The Strokes guitarist Albert Hammmond, Jr. is lucky to be alive. In a raw new interview with British music mag NME, the musician, now 33, speaks frankly about overcoming a nearly deadly drug addiction about four years ago. Sober since a 2009 rehab stay, the American-born rocker says he was in a "dark place" back in 2003, when The Strokes released their second album Room on Fire.
"It was, like, oxycontin and cocaine at 24, 25, 26. and then I became [addicted to] heroin around then," Hammond reveals. "So from 26, 27 'til 29. It's not so much that I wasn't in a happy place. I was just… God knows where I was. I was just very high. That's where I was."
Hammond eventually moved on to a dangerous cocktail of injected drugs. "I used to shoot cocaine, heroin and ketamine. All together. Morning, night, 20 times a day. You know, I was a mess," he says.
"I look back and I don't even recognize myself. I did my own thing," Hammond observes now. "I mean, you have moments when you're fine.

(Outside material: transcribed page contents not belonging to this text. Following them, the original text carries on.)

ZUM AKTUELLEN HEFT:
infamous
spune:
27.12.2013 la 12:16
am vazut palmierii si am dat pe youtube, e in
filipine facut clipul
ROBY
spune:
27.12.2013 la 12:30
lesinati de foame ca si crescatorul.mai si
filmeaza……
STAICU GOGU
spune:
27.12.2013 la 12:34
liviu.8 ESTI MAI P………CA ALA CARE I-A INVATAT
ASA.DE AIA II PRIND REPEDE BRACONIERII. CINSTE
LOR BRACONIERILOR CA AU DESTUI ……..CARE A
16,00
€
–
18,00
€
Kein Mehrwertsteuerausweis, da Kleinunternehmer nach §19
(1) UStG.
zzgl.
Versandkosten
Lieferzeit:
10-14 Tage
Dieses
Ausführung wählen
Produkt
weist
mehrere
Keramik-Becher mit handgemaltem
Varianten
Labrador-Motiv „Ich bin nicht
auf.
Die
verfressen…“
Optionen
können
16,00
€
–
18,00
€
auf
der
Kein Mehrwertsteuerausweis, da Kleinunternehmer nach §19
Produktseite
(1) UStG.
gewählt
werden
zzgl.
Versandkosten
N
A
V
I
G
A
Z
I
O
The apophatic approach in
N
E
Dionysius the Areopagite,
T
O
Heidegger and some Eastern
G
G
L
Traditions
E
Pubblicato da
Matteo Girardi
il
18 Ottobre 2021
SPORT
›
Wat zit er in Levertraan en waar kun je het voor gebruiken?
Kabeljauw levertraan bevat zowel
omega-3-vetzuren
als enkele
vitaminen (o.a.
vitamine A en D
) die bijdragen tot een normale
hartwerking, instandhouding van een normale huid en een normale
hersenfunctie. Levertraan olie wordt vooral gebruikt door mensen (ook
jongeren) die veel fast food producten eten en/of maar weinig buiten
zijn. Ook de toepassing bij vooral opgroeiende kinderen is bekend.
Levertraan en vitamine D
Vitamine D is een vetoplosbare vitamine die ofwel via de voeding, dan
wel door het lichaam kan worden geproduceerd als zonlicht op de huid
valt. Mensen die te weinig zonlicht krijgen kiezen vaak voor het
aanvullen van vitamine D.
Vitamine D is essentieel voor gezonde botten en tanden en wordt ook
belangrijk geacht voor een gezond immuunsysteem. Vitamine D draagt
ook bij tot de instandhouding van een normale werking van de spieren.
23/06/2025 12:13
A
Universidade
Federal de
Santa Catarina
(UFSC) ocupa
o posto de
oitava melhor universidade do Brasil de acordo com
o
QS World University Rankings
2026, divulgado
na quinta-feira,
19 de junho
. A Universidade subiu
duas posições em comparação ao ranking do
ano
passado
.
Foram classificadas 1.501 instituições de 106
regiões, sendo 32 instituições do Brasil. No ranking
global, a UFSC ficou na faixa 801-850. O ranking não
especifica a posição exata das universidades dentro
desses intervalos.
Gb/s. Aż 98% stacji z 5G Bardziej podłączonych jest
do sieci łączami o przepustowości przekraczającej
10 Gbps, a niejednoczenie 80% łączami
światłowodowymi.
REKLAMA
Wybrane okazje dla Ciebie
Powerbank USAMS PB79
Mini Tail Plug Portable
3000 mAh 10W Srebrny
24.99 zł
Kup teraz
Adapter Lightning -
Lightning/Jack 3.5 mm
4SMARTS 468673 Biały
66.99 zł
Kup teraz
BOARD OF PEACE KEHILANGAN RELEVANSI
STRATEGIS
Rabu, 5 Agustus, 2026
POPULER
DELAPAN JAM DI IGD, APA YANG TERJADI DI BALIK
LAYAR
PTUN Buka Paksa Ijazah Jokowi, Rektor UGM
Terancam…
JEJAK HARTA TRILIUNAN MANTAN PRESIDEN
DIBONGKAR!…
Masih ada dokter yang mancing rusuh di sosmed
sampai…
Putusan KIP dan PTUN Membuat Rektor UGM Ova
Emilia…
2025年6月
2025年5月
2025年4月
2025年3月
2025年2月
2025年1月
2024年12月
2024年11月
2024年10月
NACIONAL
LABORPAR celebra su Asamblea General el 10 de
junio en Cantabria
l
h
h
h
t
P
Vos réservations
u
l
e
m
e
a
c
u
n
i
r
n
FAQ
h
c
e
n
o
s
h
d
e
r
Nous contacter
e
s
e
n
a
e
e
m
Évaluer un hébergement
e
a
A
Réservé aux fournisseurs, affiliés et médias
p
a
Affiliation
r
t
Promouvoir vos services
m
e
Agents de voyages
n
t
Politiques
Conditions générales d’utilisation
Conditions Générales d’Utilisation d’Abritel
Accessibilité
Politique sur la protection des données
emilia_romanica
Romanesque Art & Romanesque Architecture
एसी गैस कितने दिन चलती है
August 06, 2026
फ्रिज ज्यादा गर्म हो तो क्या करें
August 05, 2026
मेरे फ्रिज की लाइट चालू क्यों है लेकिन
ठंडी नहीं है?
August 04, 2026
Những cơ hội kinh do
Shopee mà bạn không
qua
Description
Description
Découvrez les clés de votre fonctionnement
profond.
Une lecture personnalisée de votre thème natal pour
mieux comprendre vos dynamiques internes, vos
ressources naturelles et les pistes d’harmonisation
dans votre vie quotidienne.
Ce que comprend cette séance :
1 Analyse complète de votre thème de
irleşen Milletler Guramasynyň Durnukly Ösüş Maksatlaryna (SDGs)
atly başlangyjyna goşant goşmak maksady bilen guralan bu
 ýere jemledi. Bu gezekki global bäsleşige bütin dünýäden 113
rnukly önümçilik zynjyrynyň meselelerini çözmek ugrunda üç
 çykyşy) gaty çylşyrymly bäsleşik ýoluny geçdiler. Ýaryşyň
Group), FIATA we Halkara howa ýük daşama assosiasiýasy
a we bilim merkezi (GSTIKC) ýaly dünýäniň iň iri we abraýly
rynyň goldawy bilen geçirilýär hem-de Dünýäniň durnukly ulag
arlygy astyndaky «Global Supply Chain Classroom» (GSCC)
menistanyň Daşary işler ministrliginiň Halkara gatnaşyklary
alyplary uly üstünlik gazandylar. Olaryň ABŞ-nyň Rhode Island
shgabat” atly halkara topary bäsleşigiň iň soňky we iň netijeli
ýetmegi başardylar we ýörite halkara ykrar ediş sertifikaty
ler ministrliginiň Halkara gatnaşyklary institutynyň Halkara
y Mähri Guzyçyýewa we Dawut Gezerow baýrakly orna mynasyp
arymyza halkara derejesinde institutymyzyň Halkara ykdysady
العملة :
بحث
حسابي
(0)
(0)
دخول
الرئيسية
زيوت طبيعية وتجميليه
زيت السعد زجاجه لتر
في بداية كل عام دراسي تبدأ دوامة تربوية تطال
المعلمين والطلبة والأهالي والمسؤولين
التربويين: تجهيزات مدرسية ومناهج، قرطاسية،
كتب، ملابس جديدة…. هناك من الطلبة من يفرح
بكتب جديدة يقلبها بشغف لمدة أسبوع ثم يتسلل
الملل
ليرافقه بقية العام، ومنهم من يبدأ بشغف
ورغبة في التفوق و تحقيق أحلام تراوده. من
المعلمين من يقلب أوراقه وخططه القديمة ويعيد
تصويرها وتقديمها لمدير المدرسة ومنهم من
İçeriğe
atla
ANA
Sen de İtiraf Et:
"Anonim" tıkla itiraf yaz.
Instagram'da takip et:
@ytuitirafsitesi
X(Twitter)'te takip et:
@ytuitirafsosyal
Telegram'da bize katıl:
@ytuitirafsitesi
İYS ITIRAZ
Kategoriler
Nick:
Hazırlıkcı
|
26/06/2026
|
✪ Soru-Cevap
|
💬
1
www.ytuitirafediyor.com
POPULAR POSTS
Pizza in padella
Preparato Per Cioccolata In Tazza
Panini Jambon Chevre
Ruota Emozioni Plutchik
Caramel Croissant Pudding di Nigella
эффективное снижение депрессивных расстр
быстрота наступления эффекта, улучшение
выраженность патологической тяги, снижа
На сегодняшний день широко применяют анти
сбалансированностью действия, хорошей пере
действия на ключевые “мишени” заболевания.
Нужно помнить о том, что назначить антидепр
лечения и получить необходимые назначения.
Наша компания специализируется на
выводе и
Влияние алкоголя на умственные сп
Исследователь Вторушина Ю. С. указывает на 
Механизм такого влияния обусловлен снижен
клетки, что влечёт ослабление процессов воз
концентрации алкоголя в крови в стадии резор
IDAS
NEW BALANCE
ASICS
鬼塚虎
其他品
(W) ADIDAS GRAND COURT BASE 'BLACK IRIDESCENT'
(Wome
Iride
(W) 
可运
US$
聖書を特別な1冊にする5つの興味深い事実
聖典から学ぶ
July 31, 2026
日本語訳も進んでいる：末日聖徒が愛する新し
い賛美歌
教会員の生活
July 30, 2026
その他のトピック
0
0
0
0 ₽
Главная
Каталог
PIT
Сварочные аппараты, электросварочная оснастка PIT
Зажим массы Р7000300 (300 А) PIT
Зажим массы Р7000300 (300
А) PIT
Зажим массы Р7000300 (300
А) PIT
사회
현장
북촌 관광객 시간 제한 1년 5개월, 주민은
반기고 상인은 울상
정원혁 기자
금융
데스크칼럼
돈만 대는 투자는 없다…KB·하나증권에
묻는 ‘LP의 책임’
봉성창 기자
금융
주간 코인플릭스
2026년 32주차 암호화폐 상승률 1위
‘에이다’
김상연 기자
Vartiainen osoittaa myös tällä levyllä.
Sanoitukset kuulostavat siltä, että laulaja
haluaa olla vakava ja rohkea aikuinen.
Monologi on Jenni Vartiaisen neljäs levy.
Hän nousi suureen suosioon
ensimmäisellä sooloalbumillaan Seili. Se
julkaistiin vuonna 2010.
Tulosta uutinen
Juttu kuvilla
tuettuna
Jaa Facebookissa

And if someone meets you, you seem fine."
His abuse of needle-administered drugs was so bad, in fact, that he couldn't wear short-sleeve shirts without exposing track marks to his fans.
"I remember when I was showing someone music and I was wearing a short shirt … there were just purple [track marks] all the way down here," he recalls. "And then they would call someone – 'Did you see Albert, he looks crazy?' That's where I learned to wear long sleeves."
A much healthier Hammond is releasing his solo EP "AHJ" this year.